IPTABLES and Sendmail

[BIS]

Hallo,

I am hoping someone can point me in the right direction. I am running IPTABLES on a RH7.3 box, and for some reason I cannot send nor receive emails when IPTABLES is running. Below the section(s) of the IPTABLES script that I (hope) is the culprit.
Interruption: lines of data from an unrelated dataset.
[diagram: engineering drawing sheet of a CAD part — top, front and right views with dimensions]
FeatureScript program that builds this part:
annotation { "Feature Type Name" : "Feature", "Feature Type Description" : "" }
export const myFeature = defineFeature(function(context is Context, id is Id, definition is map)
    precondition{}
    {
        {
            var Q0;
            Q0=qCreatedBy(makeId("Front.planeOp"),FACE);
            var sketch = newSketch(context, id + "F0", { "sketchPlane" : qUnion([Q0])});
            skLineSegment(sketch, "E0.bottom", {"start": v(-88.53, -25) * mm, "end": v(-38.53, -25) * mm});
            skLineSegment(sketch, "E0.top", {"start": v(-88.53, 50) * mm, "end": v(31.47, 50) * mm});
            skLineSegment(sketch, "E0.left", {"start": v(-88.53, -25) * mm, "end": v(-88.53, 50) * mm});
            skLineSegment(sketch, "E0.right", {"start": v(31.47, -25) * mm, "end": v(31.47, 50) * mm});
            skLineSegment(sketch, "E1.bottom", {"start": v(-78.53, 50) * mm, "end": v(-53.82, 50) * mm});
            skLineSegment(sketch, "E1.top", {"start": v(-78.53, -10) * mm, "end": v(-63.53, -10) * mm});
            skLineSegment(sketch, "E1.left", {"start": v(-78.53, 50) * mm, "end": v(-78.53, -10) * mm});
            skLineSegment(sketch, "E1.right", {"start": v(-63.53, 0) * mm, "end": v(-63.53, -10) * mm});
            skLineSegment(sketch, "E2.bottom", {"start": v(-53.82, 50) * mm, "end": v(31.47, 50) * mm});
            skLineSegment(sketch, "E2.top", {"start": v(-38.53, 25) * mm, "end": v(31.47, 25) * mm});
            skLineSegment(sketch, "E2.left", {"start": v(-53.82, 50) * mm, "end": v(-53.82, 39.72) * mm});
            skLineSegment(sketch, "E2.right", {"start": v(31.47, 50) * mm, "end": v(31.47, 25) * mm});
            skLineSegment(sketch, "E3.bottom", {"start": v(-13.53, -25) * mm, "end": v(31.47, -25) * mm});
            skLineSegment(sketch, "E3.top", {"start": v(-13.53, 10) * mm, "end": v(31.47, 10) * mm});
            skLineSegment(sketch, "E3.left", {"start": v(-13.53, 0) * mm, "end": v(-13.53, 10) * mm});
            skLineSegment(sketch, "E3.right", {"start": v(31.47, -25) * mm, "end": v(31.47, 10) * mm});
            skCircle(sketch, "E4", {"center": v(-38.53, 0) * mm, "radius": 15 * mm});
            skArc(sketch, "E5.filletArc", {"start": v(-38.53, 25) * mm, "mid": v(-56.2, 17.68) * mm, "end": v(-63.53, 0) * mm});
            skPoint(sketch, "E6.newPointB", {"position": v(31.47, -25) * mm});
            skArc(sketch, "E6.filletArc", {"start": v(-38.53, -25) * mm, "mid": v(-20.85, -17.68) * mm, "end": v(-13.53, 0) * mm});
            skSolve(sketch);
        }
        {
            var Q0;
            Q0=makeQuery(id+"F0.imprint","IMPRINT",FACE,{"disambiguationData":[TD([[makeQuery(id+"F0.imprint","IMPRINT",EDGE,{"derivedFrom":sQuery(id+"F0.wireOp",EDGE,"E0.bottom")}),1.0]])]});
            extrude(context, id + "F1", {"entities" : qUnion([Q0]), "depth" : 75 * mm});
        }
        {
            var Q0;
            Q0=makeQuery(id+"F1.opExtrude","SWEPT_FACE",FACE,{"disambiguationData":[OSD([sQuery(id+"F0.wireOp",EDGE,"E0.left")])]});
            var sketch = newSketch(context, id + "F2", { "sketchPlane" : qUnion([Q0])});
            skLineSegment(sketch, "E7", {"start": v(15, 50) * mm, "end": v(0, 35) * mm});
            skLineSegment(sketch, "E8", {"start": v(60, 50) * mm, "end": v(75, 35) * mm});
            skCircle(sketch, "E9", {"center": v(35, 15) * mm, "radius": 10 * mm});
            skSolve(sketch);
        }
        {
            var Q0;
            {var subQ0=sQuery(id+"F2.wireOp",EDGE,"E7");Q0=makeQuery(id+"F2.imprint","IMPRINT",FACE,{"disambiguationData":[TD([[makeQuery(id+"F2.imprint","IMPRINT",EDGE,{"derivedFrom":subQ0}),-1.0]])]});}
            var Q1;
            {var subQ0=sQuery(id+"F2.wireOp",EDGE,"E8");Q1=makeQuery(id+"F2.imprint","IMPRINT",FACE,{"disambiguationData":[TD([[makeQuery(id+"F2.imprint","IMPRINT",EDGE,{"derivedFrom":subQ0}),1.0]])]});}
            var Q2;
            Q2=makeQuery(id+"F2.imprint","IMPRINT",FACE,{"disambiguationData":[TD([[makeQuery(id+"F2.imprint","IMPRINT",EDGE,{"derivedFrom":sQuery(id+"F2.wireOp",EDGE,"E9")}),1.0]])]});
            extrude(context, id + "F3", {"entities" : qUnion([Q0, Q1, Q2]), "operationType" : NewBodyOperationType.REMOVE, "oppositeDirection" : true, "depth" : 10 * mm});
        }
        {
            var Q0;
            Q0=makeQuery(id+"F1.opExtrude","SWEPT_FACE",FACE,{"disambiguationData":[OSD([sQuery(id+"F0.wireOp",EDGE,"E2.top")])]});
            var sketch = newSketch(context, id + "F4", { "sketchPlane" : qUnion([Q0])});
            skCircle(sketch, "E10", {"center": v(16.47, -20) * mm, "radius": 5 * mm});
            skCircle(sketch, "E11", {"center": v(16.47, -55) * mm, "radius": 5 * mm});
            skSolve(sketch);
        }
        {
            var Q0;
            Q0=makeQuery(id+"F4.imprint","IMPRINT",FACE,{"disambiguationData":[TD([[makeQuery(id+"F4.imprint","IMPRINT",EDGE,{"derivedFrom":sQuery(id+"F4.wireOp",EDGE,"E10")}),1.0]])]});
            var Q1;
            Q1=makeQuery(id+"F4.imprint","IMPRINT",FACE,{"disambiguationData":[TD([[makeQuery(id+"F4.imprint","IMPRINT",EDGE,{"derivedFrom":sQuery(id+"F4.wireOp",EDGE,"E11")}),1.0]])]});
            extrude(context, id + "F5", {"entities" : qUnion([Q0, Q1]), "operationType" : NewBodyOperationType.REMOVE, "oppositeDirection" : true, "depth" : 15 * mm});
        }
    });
Any ideas?


# POP server (110)
# ----------------
iptables -A INPUT -i $EXTERNAL_INTERFACE -p tcp --source-port $UNPRIVPORTS -d $IPADDR --destination-port 110 -j ACCEPT
iptables -A OUTPUT -o $EXTERNAL_INTERFACE -p tcp ! --syn -s $IPADDR --source-port 110 --destination-port $UNPRIVPORTS -j ACCEPT
# POP client (110)
# ----------------
iptables -A INPUT -i $EXTERNAL_INTERFACE -p tcp ! --syn --source-port 110 -d $IPADDR --destination-port $UNPRIVPORTS -j ACCEPT
iptables -A OUTPUT -o $EXTERNAL_INTERFACE -p tcp -s $IPADDR --source-port $UNPRIVPORTS --destination-port 110 -j ACCEPT



# ------------------------------------------------------------------
# SMTP server (25)
# ----------------
iptables -A INPUT -i $EXTERNAL_INTERFACE -p tcp --source-port $UNPRIVPORTS -d $IPADDR --destination-port 25 -j ACCEPT
iptables -A OUTPUT -o $EXTERNAL_INTERFACE -p tcp ! --syn -s $IPADDR --source-port 25 --destination-port $UNPRIVPORTS -j ACCEPT
#
#
#
# ------------------------------------------------------------------
# SMTP client (25)
# ----------------
iptables -A INPUT -i $EXTERNAL_INTERFACE -p tcp ! --syn --source-port 25 -d $IPADDR --destination-port $UNPRIVPORTS -j ACCEPT
iptables -A OUTPUT -o $EXTERNAL_INTERFACE -p tcp -s $IPADDR --source-port $UNPRIVPORTS --destination-port 25 -j ACCEPT

 

[bwilliam13]

iptables -A INPUT p tcp --dport 25 -j ACCEPT


That's all you need. I have a couple other lines in mine to prevent someone from DoS'ing my interface with too many messages at a time, but the above line allows mail in and out...assuming your mail server is on the machine running iptables. If you want it on a specific interface, put a "-i eth0" or whatever your interface is right after the INPUT or OUTPUT directives.